[Opening SUPPLIED RECORDS section]

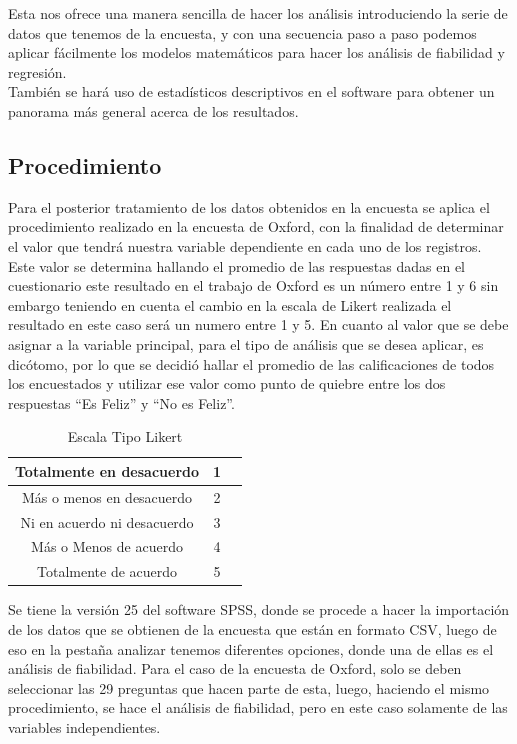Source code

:\documentclass[conference]{IEEEtran}
\begin{document}
   Esta nos ofrece una manera sencilla de hacer los análisis introduciendo la serie de datos que tenemos de la encuesta, y con una secuencia paso a paso podemos aplicar fácilmente los modelos matemáticos para hacer los análisis de fiabilidad y regresión. \\  

   También se hará uso de estadísticos descriptivos en el software para obtener un panorama más general acerca de los resultados.\\

\subsection{Procedimiento}
   Para el posterior tratamiento de los datos obtenidos en la encuesta se aplica el procedimiento realizado en la encuesta de Oxford, con la finalidad de determinar el valor que tendrá nuestra variable dependiente en cada uno de los registros. Este valor se determina hallando el promedio de las respuestas dadas en el cuestionario este resultado en el trabajo de Oxford es un número entre 1 y 6 sin embargo teniendo en cuenta el cambio en la escala de Likert realizada el resultado en este caso será un numero entre 1 y 5. En cuanto al valor que se debe asignar a la variable principal, para el tipo de análisis que se desea aplicar, es dicótomo, por lo que se decidió hallar el promedio de las calificaciones de todos los encuestados y utilizar ese valor como punto de quiebre entre los dos respuestas “Es Feliz” y “No es Feliz”.\\
   \begin{table}[h]
\caption{Escala Tipo Likert }
\label{tabla 1}
\begin{center}
\begin{tabular}{|c||c||c|}
\hline
 Totalmente en desacuerdo & 1\\ \hline
 Más o menos en desacuerdo & 2\\ \hline
 Ni en acuerdo ni desacuerdo & 3\\ \hline
 Más o Menos de acuerdo & 4\\ \hline
 Totalmente de acuerdo & 5\\ \hline
\end{tabular}
\end{center}
\end{table}
   Se tiene la versión 25 del software SPSS, donde se procede a hacer la importación de los datos que se obtienen de la encuesta que están en formato CSV, luego de eso en la pestaña analizar tenemos diferentes opciones, donde una de ellas es el análisis de fiabilidad. Para el caso de la encuesta de Oxford, solo se deben seleccionar las 29 preguntas que hacen parte de esta, luego, haciendo el mismo procedimiento, se hace el análisis de fiabilidad, pero en este caso solamente de las variables independientes.\\
\end{document}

[Closing SUPPLIED RECORDS section]

- _EXERCISE REQUIREMENTS_: The required output is each line above restated verbatim, with all images omitted.

- _RESPONSE TO THIS EXERCISE_:
Source code

:\documentclass[conference]{IEEEtran}
\begin{document}
   Esta nos ofrece una manera sencilla de hacer los análisis introduciendo la serie de datos que tenemos de la encuesta, y con una secuencia paso a paso podemos aplicar fácilmente los modelos matemáticos para hacer los análisis de fiabilidad y regresión. \\  

   También se hará uso de estadísticos descriptivos en el software para obtener un panorama más general acerca de los resultados.\\

\subsection{Procedimiento}
   Para el posterior tratamiento de los datos obtenidos en la encuesta se aplica el procedimiento realizado en la encuesta de Oxford, con la finalidad de determinar el valor que tendrá nuestra variable dependiente en cada uno de los registros. Este valor se determina hallando el promedio de las respuestas dadas en el cuestionario este resultado en el trabajo de Oxford es un número entre 1 y 6 sin embargo teniendo en cuenta el cambio en la escala de Likert realizada el resultado en este caso será un numero entre 1 y 5. En cuanto al valor que se debe asignar a la variable principal, para el tipo de análisis que se desea aplicar, es dicótomo, por lo que se decidió hallar el promedio de las calificaciones de todos los encuestados y utilizar ese valor como punto de quiebre entre los dos respuestas “Es Feliz” y “No es Feliz”.\\
   \begin{table}[h]
\caption{Escala Tipo Likert }
\label{tabla 1}
\begin{center}
\begin{tabular}{|c||c||c|}
\hline
 Totalmente en desacuerdo & 1\\ \hline
 Más o menos en desacuerdo & 2\\ \hline
 Ni en acuerdo ni desacuerdo & 3\\ \hline
 Más o Menos de acuerdo & 4\\ \hline
 Totalmente de acuerdo & 5\\ \hline
\end{tabular}
\end{center}
\end{table}
   Se tiene la versión 25 del software SPSS, donde se procede a hacer la importación de los datos que se obtienen de la encuesta que están en formato CSV, luego de eso en la pestaña analizar tenemos diferentes opciones, donde una de ellas es el análisis de fiabilidad. Para el caso de la encuesta de Oxford, solo se deben seleccionar las 29 preguntas que hacen parte de esta, luego, haciendo el mismo procedimiento, se hace el análisis de fiabilidad, pero en este caso solamente de las variables independientes.\\
\end{document}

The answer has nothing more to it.